An implementation of BERT for cybersecurity named entity recognition
***** New November 5th, 2020: Named Entity Recognition Models *****
We design a few joint BERT models for cybersecurity named entity recognition. The BERT pretraining model is described in google-research. These models are suitable for Chinese and English combined data, but other languages need to modify the DataProcessor code
A task to identify entities with specific meanings in the text, including names of people, locations, organizations, specific nouns, etc.
Metric
|
accuracy
|
precision
|
recall
|
f1-score
|
BERT finetuning | 97.78 | 88.73 | 92.22 | 90.44 |
BERT-CRF | 97.53 (-0.25) | 91.46 (+2.73) | 87.67 (-4.55) | 89.53 (-0.91) |
BERT-LSTM-CRF | 98.13 (+0.35) | 93.00 (+4.27) | 93.09 (+0.87) | 93.05 (+2.61) |
BERT-Bi-LSTM-CRF | 98.23 (+0.45) | 94.77 (+6.04) | 92.97 (+0.75) | 93.11 (+2.67) |
BERT-ID-CNN-CRF | 98.18 (+0.4) | 93.37 (+4.64) | 93.07 (+0.85) | 93.13 (+2.69) |
***** New November 6th, 2020: The Usage of Named Entity Recognition Models *****
First, download the BERT model from google-search. In this project, we choose the BERT-Base Chinese model as the pretraining model. Clone this project and data_dir, bert_config_file, output_dir, init_checkpoint, vocab_file must be specified in bert_lstm_ner.py. replace the BERT path and project path in bert_lstm_ner.py:
if os.name == 'nt': #windows path config
bert_path = '{your BERT model path}'
root_path = '{project path}'
else: # linux path config
bert_path = '{your BERT model path}'
root_path = '{project path}'
If you change the train/dev/test dataset, the structure of the dataset should be like this:
这 O
次 O
的 O
问 O
题 O
是 O
出 O
在 O
我 O
们 O
的 O
M B-SW
a I-SW
r I-SW
k I-SW
d I-SW
o I-SW
w I-SW
n I-SW
渲 O
染 O
中 O
。 O
And there must be a blank line between the two sentences, while the maximum length of a single sentence is max_seq_length
which is defined in bert_lstm_ner.py. Notice: the max_seq_length parameter has a great influence on the experimental results. 256 or 128 is a good choice for this parameter.

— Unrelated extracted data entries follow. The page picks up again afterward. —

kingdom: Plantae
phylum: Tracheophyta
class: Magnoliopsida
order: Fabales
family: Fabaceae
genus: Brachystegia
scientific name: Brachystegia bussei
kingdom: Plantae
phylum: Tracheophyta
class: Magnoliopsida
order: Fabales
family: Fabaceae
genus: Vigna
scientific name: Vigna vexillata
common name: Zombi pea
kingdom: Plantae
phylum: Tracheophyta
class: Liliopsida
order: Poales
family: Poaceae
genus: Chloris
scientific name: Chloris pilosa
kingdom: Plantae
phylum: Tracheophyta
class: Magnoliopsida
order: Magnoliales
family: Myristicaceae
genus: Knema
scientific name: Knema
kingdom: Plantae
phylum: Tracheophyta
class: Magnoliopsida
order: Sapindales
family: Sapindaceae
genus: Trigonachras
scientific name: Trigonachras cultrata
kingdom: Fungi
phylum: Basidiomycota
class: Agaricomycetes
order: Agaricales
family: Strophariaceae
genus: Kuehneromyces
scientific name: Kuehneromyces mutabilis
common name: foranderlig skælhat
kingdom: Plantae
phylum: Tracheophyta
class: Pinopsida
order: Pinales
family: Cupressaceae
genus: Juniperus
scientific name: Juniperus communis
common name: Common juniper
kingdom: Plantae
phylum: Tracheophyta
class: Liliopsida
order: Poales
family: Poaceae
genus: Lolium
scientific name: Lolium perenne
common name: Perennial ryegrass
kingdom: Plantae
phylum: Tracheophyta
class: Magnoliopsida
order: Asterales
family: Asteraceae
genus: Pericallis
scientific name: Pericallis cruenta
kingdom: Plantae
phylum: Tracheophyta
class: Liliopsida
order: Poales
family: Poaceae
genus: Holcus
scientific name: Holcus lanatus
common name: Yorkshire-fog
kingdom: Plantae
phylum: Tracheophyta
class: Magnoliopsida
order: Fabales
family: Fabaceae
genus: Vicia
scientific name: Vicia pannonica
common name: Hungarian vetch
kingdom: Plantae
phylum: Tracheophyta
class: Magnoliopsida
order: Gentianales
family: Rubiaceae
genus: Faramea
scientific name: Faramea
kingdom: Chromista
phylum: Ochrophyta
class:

But if your GPU performance cannot meet the requirements and a training error occurs, adjust the max_seq_length
and the train_batch_size
to the maximum acceptable size.
These models can be trained in a few hours on a GPU, but maybe 1 day on CPU, starting from the exact same pre-training model. During training, tensorboard is useful for monitoring the training process. Just open your command and change the path to the project directory, and then type in the following codes:
tensorboard --logdir=./output
Then type in localhost:6006 into the browser, and there will be some real-time training effect monitoring charts.
If you just want to test your dataset and do not want to train again, just change the do_train parameter to False.